_Problem to work on_:
Nothing but the lines from the first line of the records through the line with "index dip: (93, 157)" should be output, exactly as written and free of pictures.

Joint position lists:
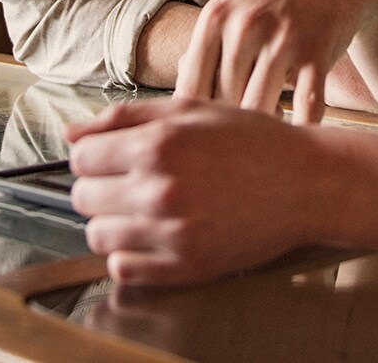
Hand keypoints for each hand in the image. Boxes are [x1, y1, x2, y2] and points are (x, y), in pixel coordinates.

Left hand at [66, 96, 320, 284]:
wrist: (305, 183)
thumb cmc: (251, 140)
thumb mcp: (190, 109)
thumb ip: (125, 117)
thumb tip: (73, 132)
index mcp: (157, 145)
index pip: (81, 159)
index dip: (93, 157)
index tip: (111, 159)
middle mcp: (160, 190)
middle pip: (84, 198)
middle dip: (99, 188)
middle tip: (129, 182)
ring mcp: (172, 232)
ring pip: (98, 236)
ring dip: (112, 222)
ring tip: (142, 209)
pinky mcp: (186, 266)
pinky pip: (124, 268)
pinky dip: (129, 254)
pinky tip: (153, 235)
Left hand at [175, 0, 377, 123]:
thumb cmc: (274, 0)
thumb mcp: (231, 11)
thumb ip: (204, 52)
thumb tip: (177, 104)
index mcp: (215, 18)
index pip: (191, 89)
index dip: (195, 125)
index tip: (203, 143)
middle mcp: (245, 26)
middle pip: (224, 103)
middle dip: (230, 132)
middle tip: (237, 148)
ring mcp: (283, 38)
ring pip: (261, 109)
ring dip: (264, 133)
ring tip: (266, 140)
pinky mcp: (318, 51)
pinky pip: (306, 106)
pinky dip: (301, 130)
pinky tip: (297, 139)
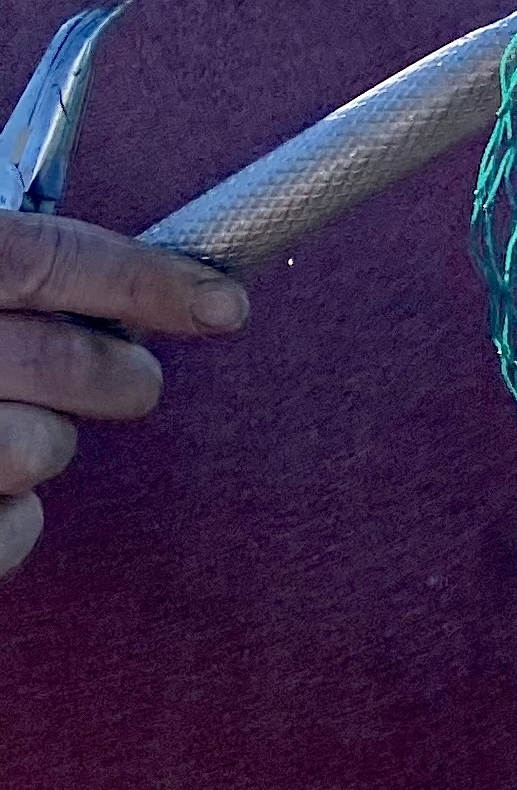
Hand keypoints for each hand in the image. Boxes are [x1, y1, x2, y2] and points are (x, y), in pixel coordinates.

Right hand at [0, 213, 249, 579]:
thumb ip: (1, 272)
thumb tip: (116, 298)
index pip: (46, 258)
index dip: (146, 280)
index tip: (222, 305)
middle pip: (64, 361)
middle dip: (121, 376)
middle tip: (132, 381)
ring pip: (41, 449)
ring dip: (45, 445)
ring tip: (4, 431)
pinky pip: (13, 531)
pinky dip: (15, 519)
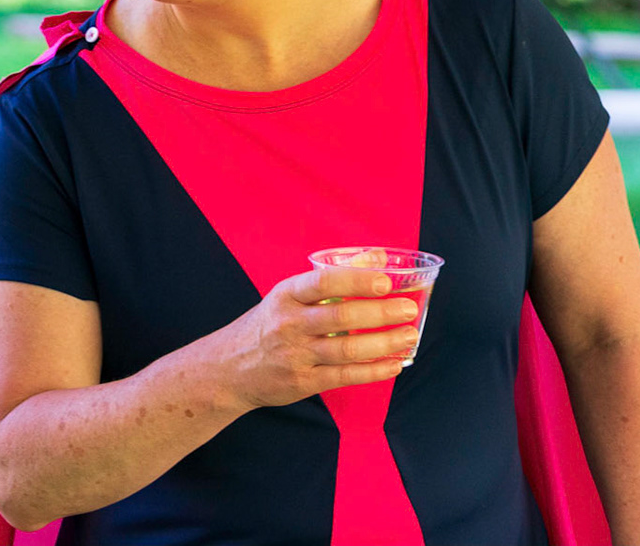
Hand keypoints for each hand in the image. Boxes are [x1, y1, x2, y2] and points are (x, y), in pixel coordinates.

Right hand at [215, 267, 419, 409]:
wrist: (230, 368)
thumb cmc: (269, 324)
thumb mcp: (290, 294)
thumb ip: (334, 276)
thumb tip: (378, 257)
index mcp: (287, 294)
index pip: (324, 282)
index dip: (356, 280)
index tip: (385, 281)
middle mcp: (290, 323)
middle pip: (341, 316)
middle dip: (379, 313)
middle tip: (407, 309)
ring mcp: (296, 355)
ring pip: (347, 349)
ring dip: (384, 343)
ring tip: (409, 335)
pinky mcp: (303, 382)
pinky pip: (345, 376)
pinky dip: (373, 371)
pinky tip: (394, 364)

_Response to the task_:
Hand keypoints for each hand in the image. Boxes are [x1, y1, x2, y2] and points are (x, y), in pixel coordinates.

Left hand at [66, 96, 320, 284]:
wrist: (305, 183)
thumb cmc: (251, 140)
thumb mcp: (190, 109)
thumb ip: (125, 117)
thumb tip: (73, 132)
index mcp: (157, 145)
index pip: (81, 159)
index dip: (93, 157)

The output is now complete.